On super-haplogroups (Eurasian mtDNA)

Just a meditation on starlike haplogroups.

I noticed yesterday that haplogroup H holds almost as much high-level diversity as M does and is clearly superior to N and R in this aspect. All them are starlike in structure, indicating a rapid expansion or demic explosion of some sort but the dimensions of that explosion can be deduced from the number of top-level sublineages. So we have:

M: 35 sublineages
N: 12 sublineages (apparently)
R: 15 sublineages
H: 28 sublineages (plus a good deal of H* still around)

If we take M as reference (div(M)=1), then div(N)=0.34, div(R)=0.43 and div(H)=0.80. That makes H the most directly comparable clade with M in these terms of sudden expansive drive. And I think we are pretty safe directly associating H expansion with the Aurignacian pulse c. 41-40 kya (only U8, or maybe just U8a, would also belong to it but as minority clade).

So what do we know about this Aurignacian pulse? That it was a very fast expansion in Central and Western Europe happening in less than 1000 years. If there were any Neanderthals around, they posed no effective resistance anyhow.

Can we say the same of the M pulse? Probably yes. We don't yet understand well the archaeological circumstances surrounding the M explosion but it must have been something similar to the Aurignacian expansive drive (even greater surely, as it produced 25% more lineages) . Actually no wonder: either if this event corresponds with either the arrival of early Eurasians to an "empty" and fertile Southern Asia or if it corresponds to the recolonization of that area after the Toba catastrophe, both scenarios would imply the fast colonization of a nearly empty land. Whatever the case, M was possessed by very strong dynamics.

What about N and R? They are also macrolineages and also show a notable starlike structure. But they produced about half (or even markedly less in the case of N) the derived diversity of M or H. I understand that this is because, in spite of their intrinsic vigour, they had to compete with the already estabilished M population.

This may explain why relatively few N-derived lineages show a presence in South Asia (probably the homeland of M expansion) and instead they seem to have succeeded in the fringe "frontier" areas (East Asia, Australia and West Asia).

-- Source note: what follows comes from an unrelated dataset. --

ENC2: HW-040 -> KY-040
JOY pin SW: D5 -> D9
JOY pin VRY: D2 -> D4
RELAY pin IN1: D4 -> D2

As I have discussed somewhere else, the expansion of N seems (maybe excepting Australia, where it is dominant, probably because of founder effect) rather weak and scattered in space and time. Out of the frontier areas, only R (and maybe N9) show some clear dynamism, which actually should be considered in their own terms rather than as part of the N pulse. Of course, the N pulse itself (the N node and its starlike structure) does show some notable dynamism and I speculate that it is related to the colonization of SE Asia, which N would have pioneered maybe.

R is a very interesting case because it did expand very vigorously, notably in the context of South Asia, which was with all likehood already colonized mostly by M descendants. This suggests that they possessed some novel technology or some other effective advantage that allowed them to expand ignoring or overcoming the pre-existent M/N hold of those lands.

Still R is minoritary (albeit diverse) in South Asia and, to a large extent, also in East Asia. Their initial success was only relative and it seems they expanded first through the already transited Indo-Pacific Y (or T) axis. While some eastern lineages (B, F, Q) managed to make themselves some room in East Asia, the really strong expansion in fact happened in West Eurasia.

In this western frontier area, R-derived R0, U and JT seem to have found the conditions to leave their mark and become clearly dominant. And this leads me back to macro-haplogroup H, completing the discursive circle.